An error will occur in the above statement. There are two columns in the subquery, but the condition of the outer query has only one column. The mismatch will cause an error. If you want to match two columns, you can write as follows:

SELECT cust_id
FROM Orders
WHERE order_num IN (SELECT order_num
                    FROM OrderItems
                    WHERE prod_id = 'RGAN01')
AND   order_id IN (SELECT order_id
                    FROM OrderItems
                    WHERE prod_id = 'RGAN01');

Subqueries and performance

The code given here works and achieves the desired result. However, using subqueries is not always the most efficient way to perform this type of data retrieval. For more discussion, see Lesson 12, which again gives this example.
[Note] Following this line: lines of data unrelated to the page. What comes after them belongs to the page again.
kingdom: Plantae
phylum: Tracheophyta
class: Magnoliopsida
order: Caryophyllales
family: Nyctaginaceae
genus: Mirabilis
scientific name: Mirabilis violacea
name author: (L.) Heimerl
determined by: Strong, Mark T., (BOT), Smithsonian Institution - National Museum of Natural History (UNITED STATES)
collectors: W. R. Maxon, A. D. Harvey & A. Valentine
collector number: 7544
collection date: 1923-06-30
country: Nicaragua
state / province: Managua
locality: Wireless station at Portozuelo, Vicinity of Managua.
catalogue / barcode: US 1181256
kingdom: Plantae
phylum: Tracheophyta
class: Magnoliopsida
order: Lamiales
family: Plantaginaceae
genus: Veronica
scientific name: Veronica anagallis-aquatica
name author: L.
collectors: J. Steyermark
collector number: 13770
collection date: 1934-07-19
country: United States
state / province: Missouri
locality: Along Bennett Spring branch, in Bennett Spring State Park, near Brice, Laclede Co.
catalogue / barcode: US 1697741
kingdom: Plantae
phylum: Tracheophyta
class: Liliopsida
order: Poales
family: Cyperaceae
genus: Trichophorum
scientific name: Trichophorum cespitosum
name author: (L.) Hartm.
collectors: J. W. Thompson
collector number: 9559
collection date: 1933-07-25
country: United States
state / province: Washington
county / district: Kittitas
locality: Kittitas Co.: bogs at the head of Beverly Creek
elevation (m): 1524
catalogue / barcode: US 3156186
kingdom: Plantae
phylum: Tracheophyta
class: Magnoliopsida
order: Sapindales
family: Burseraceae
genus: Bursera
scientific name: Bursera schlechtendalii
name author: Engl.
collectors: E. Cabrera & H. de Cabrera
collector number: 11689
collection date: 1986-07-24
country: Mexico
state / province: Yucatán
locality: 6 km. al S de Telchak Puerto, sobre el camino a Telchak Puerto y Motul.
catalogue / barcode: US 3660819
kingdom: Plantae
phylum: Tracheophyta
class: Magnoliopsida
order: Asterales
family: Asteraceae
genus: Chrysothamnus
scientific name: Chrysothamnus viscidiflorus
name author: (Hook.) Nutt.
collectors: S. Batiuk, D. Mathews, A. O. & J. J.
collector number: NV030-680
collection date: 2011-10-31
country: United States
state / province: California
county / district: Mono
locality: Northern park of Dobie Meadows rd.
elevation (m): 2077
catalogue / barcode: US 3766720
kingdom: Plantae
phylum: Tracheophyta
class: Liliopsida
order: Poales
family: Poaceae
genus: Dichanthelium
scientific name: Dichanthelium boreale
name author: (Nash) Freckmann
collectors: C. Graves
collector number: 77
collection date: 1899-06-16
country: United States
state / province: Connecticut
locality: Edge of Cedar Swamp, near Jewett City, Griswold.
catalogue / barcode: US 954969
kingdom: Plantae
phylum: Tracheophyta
Using a subquery as a calculated field

SELECT cust_name,
        cust_state,
        (SELECT COUNT(*)
        FROM Orders
        WHERE Orders.cust_id = Customers.cust_id) AS orders
FROM Customers
ORDER BY cust_name;

This SELECT statement returns three columns for each customer in the Customers table: cust_name, cust_state, and orders. orders is a computed field that is built from the subquery enclosed in parentheses. This subquery is executed once for each customer retrieved. In this case, the subquery is executed 5 times because 5 customers were retrieved.

The WHERE clause in the subquery is slightly different from the WHERE clause used earlier in that it uses the fully qualified column name instead of just the column name ( cust_id ). It specifies the table and column names (Orders.cust_id and Customers.cust_id). The following WHERE clause tells SQL to compare the cust_id in the Orders table with the cust_id currently being retrieved from the Customers table:

WHERE Orders.cust_id = Customers.cust_id

Separate table and column names with a period, this syntax must be used when there is a possibility of confusing column names. In this example, there are two cust_id columns: one in Customers and one in Orders. Without fully qualifying the column names, the DBMS would think that the cust_id in the Orders table was being compared against itself. because

SELECT COUNT(*) FROM Orders WHERE cust_id = cust_id

always returns the total number of orders in the Orders table, which is not what we want:

SELECT cust_name,
    cust_state,
    (SELECT COUNT(*)
    FROM Orders
    WHERE cust_id = cust_id) AS orders
FROM Customers
ORDER BY cust_name;

Although subqueries are extremely useful in constructing such SELECT statements, care must be taken to limit ambiguous columns.

You can also use the form of table aliases to distinguish fields, for example, alias a for table 1 and alias b for table 2, and use a.field = b.field to distinguish field names.

Note: fully qualified column names

You've already seen why you should use fully qualified column names and return false results if you don't specify them, because the DBMS will misinterpret what you mean. Sometimes, the DBMS throws an error message due to ambiguity caused by conflicting column names. For example, a column name specified by a WHERE or ORDER BY clause may appear in more than one table. It is good practice to use fully qualified column names to avoid ambiguity if operating on multiple tables in a SELECT statement.

Hint: more than one solution

As mentioned earlier in this lesson, while the sample code presented here works well, it is not the most efficient way to solve this kind of data retrieval. We'll come across this example again when we study JOINs in the next two lessons.